What areas are affected?

  • Satellite images showed fires in the Brazilian states of Amazonas, Rondonia, Para and Mato Grosso. The state of Amazonas is most affected.
  • Effects of damage to the Amazon go far beyond Brazil and its neighbors. The area's rainforest generates more than 20% of the world's oxygen and is home to 10% of the world's known biodiversity. The Amazon is referred to as the "lungs of the planet" and plays a major role in regulating the climate. The world would drastically change if the rainforest were to disappear, with impacts on everything from farms to drinking water.
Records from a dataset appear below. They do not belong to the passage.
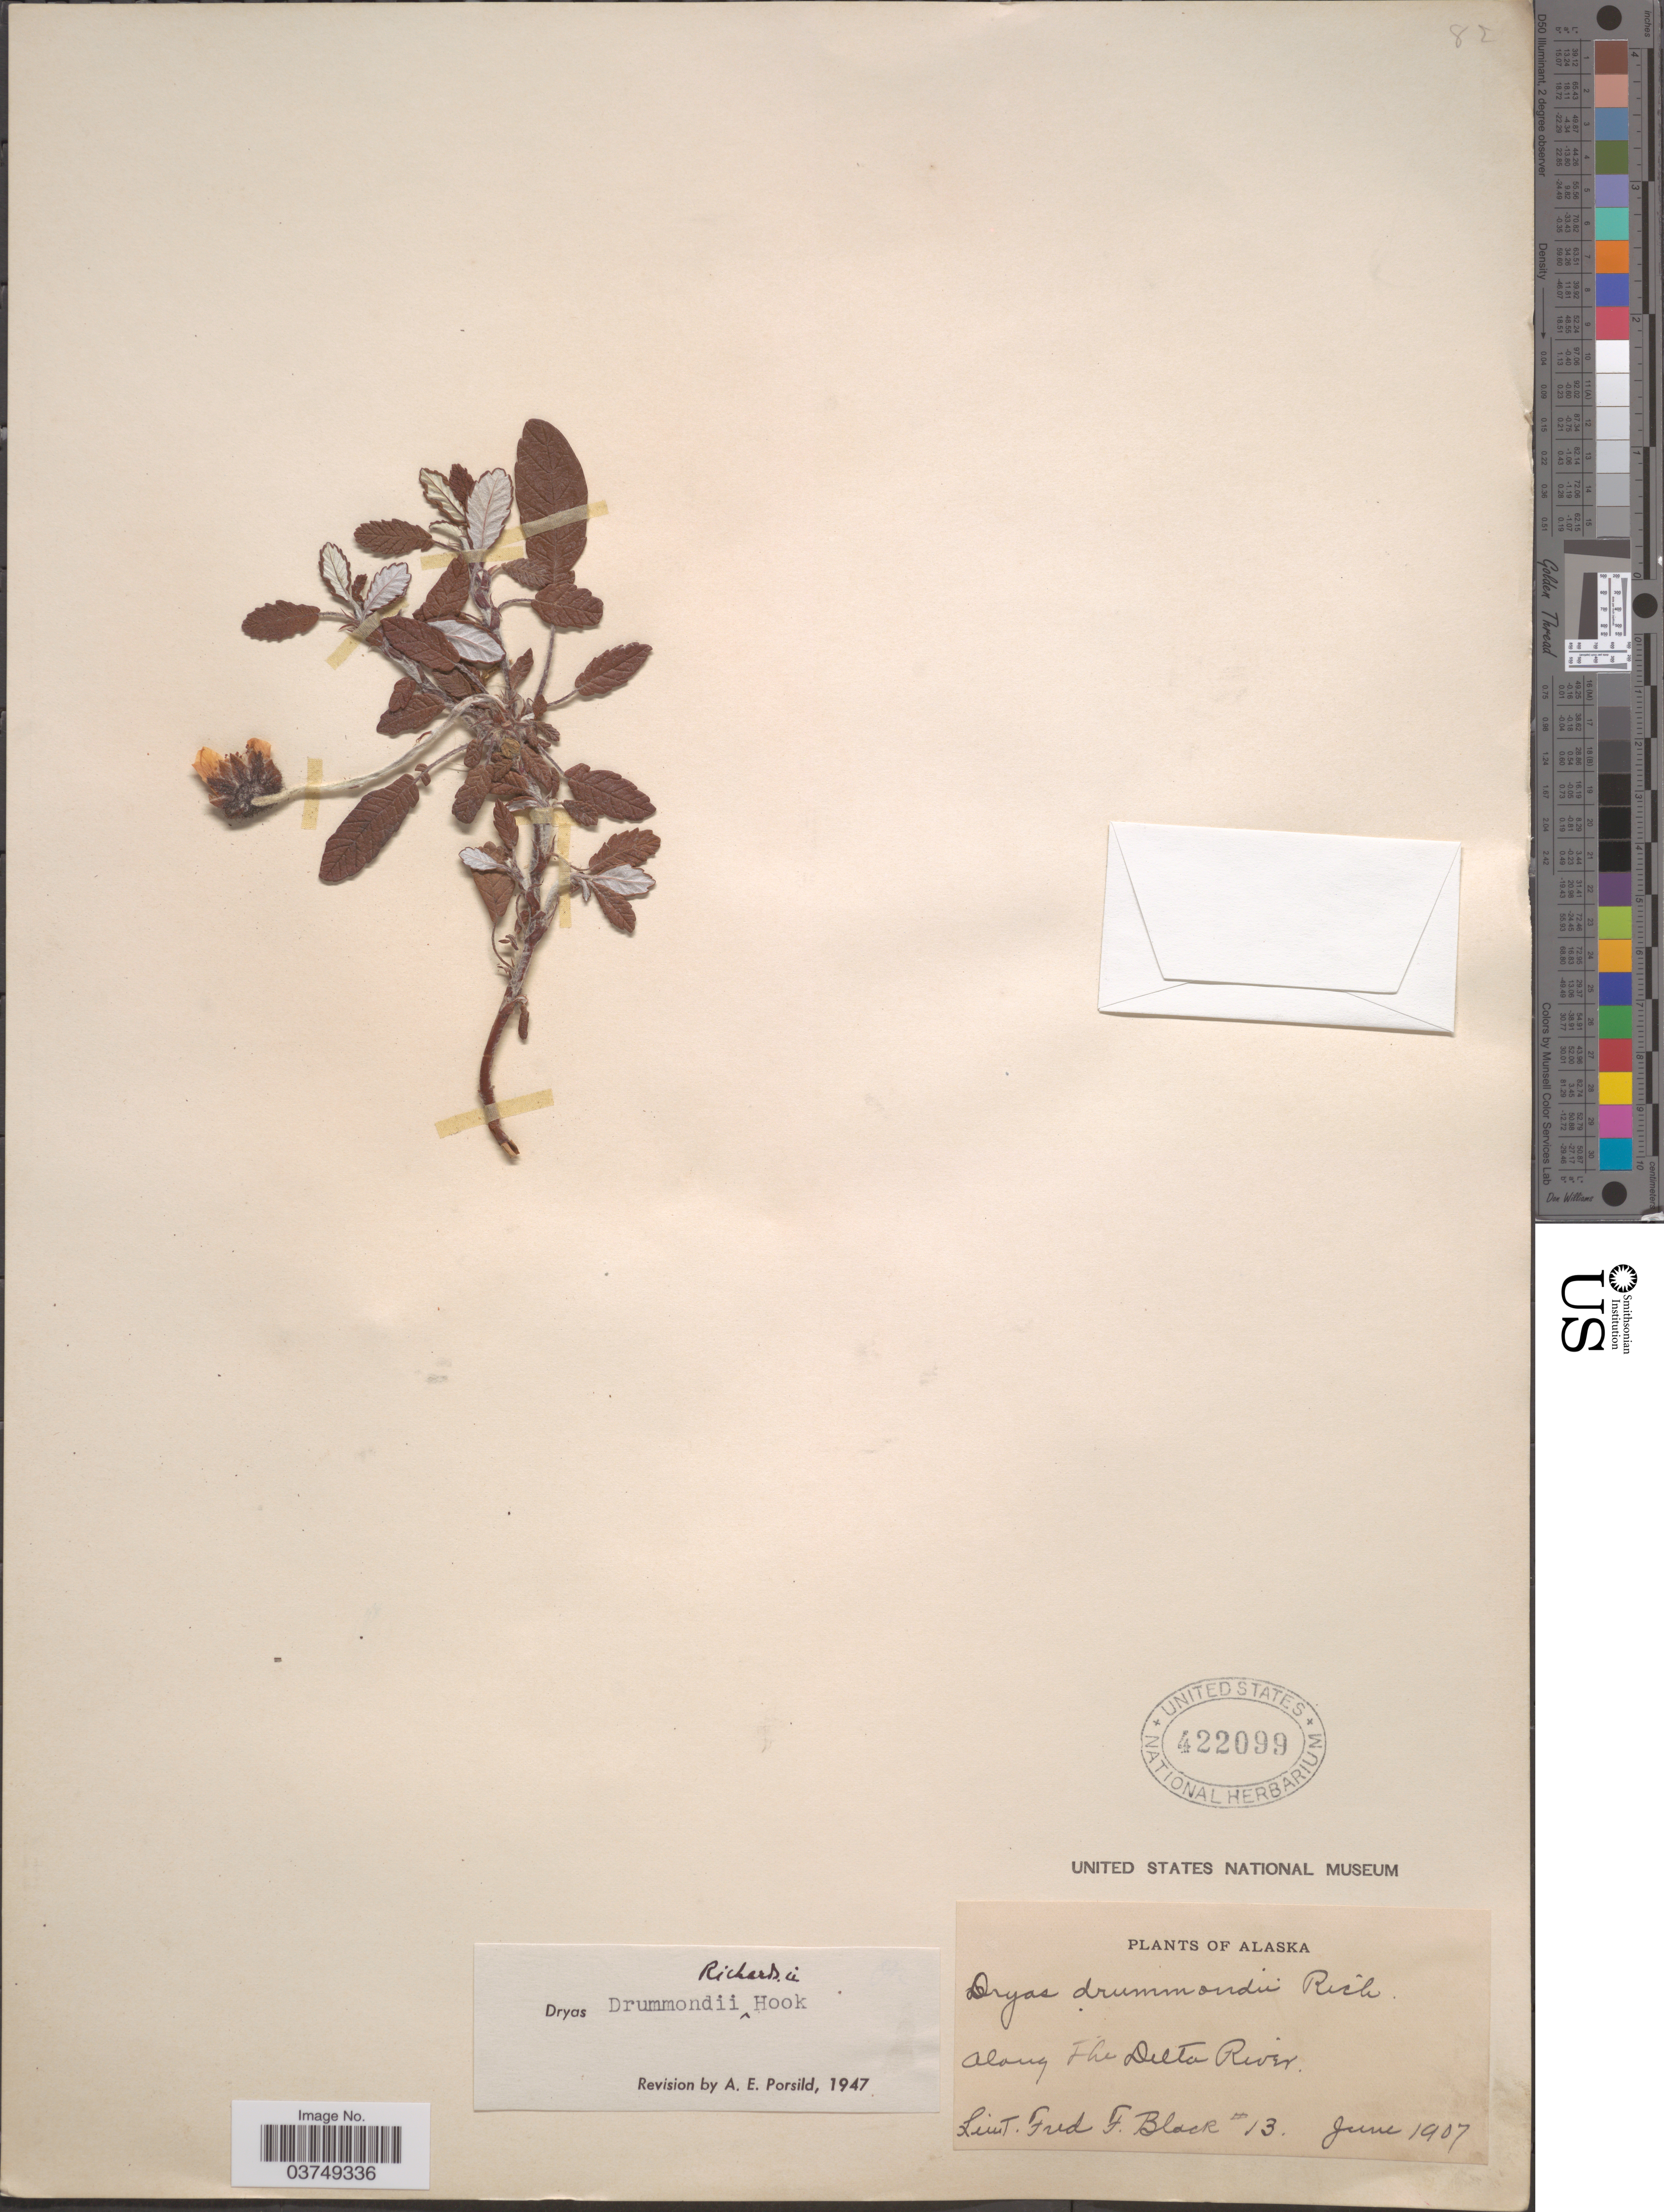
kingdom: Plantae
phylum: Tracheophyta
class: Magnoliopsida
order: Rosales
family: Rosaceae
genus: Dryas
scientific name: Dryas drummondii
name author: Hook. & Richardson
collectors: F. Black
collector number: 13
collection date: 1907-06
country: United States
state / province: Alaska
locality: Along The Delta River.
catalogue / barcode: US 422099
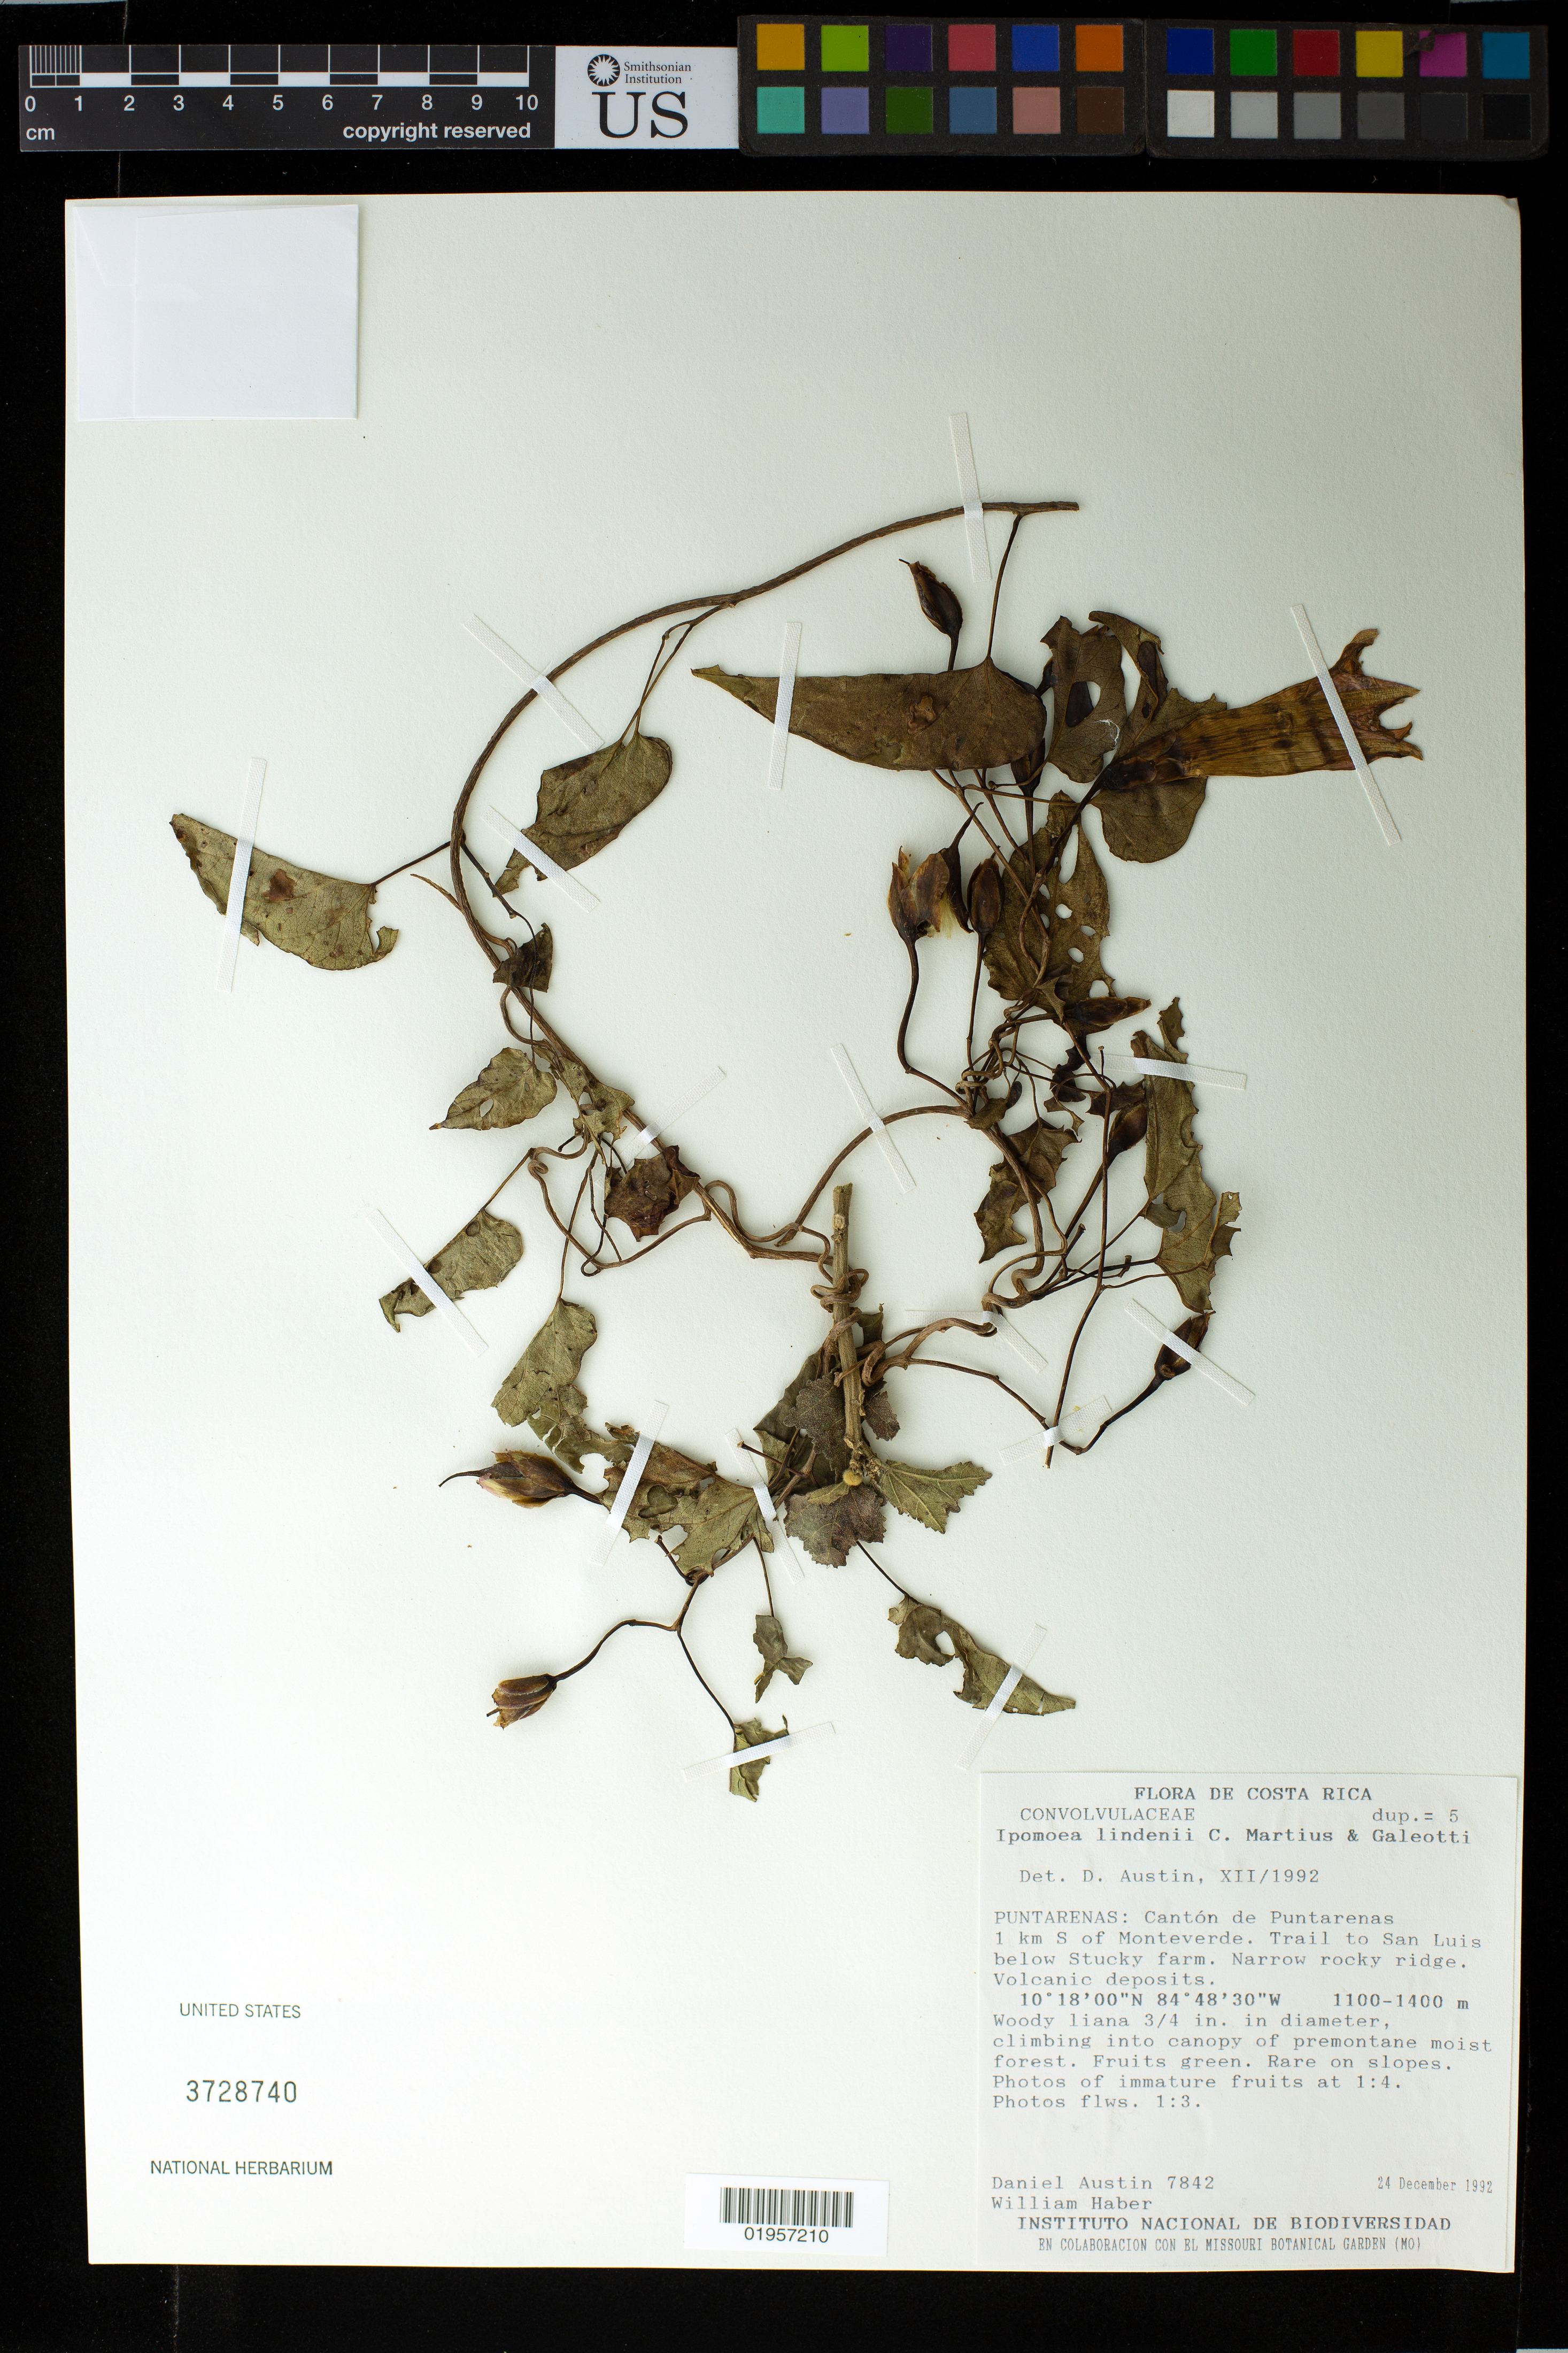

How can forest Fire Prevention be done?

  • Check local regulations regarding permit requirements and "burn ban" restrictions. These are available from your municipality, fire department or department of natural resources. They may include:
    • Obtaining a burning permit for burning grass, brush, slash or other debris in or within a prescribed distance of forest land;
    • A campfire permit and the landowner's permission for an open campfire, cooking fire or bonfire in or near forest land;
    • A work permit for any work in forest land involving two or more people.
  • Burn only natural vegetation or untreated wood products.
  • Burn piles are at least 50 feet from structures and 500 feet from any forest slash.
  • Clear the area around the burn pile of any flammable debris.
  • Keep firefighting equipment handy - a connected water hose or at least five gallons of water and a shovel should be nearby.
  • Don't burn if it's too windy to burn - if trees are swaying, flags are extended, or waves appear on open water.
  • Be prepared to extinguish the fire if it becomes a nuisance.
  • Attend the fire until it is completely out.
  • Smoking should not be done while moving from one place to another in forest land. Make sure your butt is out - "dead out!"
  • Power saws must have a proper muffler and be accompanied by a round point shovel or fire extinguisher.
  • Cars, trucks and machinery must have proper exhaust systems when operated in or near forest land. Exhaust spark arresters are a requirement on certain machines.
  • Know your local emergency telephone number if a fire becomes uncontrollable.

Conclusion

This year's burning season across the Brazilian Amazon is yet another vivid reminder. The threats to the Amazon have never been louder and clearer, and Brazil should honor its national to global responsibility to ensure the effective protection of the world’s largest tropical forest. The predicament of the Amazon and other major tropical forest regions has never been so uncertain. The last thing we needed in these difficult times was a stupefying short-sighted presidential administration that is hostile to all things related to a sustainable environment.

Question: Discuss the various reasons which caused the Amazons fires along with the preventive measures to be taken.